Yanikian was sentenced to life in prison on July 2, 1973. A California Court of Appeal declined his appeal and ruled that his "ability to deliberate and to premeditate his crime was demonstrated by his own testimony of the elaborate preparations pursuant to a plan which was executed with logic and precision. Defendant's testimony showed the plan was initiated many months prior to its execution and involved the use of a bait to lure the consular officials to the place chosen by defendant." Despite objections from the Turkish government, Yanikian was paroled on January 31, 1984, because of poor health, and transferred to a Montebello convalescent hospital. He died of a heart attack one month later at the age of 88.

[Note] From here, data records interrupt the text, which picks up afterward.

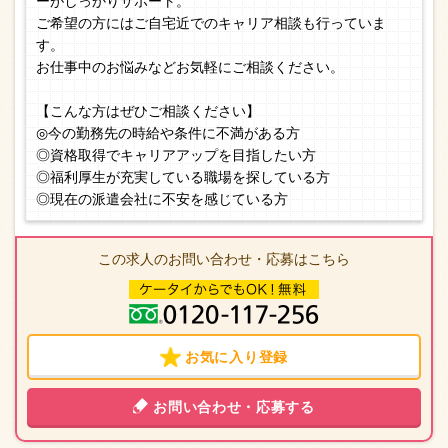
ーがしっかりサポート。
ご希望の方にはご自宅近でのキャリア相談も行っていま
す。
お仕事中のお悩みなどお気軽にご相談ください。
【こんな方はぜひご相談ください】
◎今の勤務先の時給や条件に不満がある方
◎資格取得でキャリアアップを目指したい方
◎福利厚生が充実している職場を探している方
◎現在の派遣会社に不安を感じている方
この求人のお問い合わせ・応募はこちら
お気に入り登録
お問い合わせ・応募する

In 2019 the remains of Gourgen Yanikian have been moved from the US to Armenia, and buried at Yerablur Pantheon in Yerevan on Sunday, May 5.

Legacy

Yanikian is known to have remarked, "I’m not Gourgen Yanikian but unacknowledged history coming back for the 1,500,000 Armenians whose bones desecrate my invisible existence." In death, he became a symbol for many Armenians of their resentment toward the Turkish government for refusing to acknowledge the Armenian genocide. Upon his death, one of his attorneys, Bill Paparian, remarked that Yanikian "is now a piece of Armenian history."

It is believed that Yanikian's act set off the string of assassinations and targeted attacks against Turkish diplomats by ASALA and JCAG in the 1970s and 1980s. Yanikian would later be appropriated by ASALA as an iconic figure. At the beginning, it bore the name of "The Prisoner Kurken Yanikian Group". Because of this association, Yanikian's slayings have been characterized as "the opening salvo" of the armed attacks against the Turkish government and its agents.

According to Khachig Tölölyan, "[Yanikian is] not understood in the context of his life, of his real biography, or even in the context of the brief autobiography we can glean from his utterances. He is assigned a regulative biography, and understood through it... enlisted in a resonating roll-call that blurs history, context, and nuance."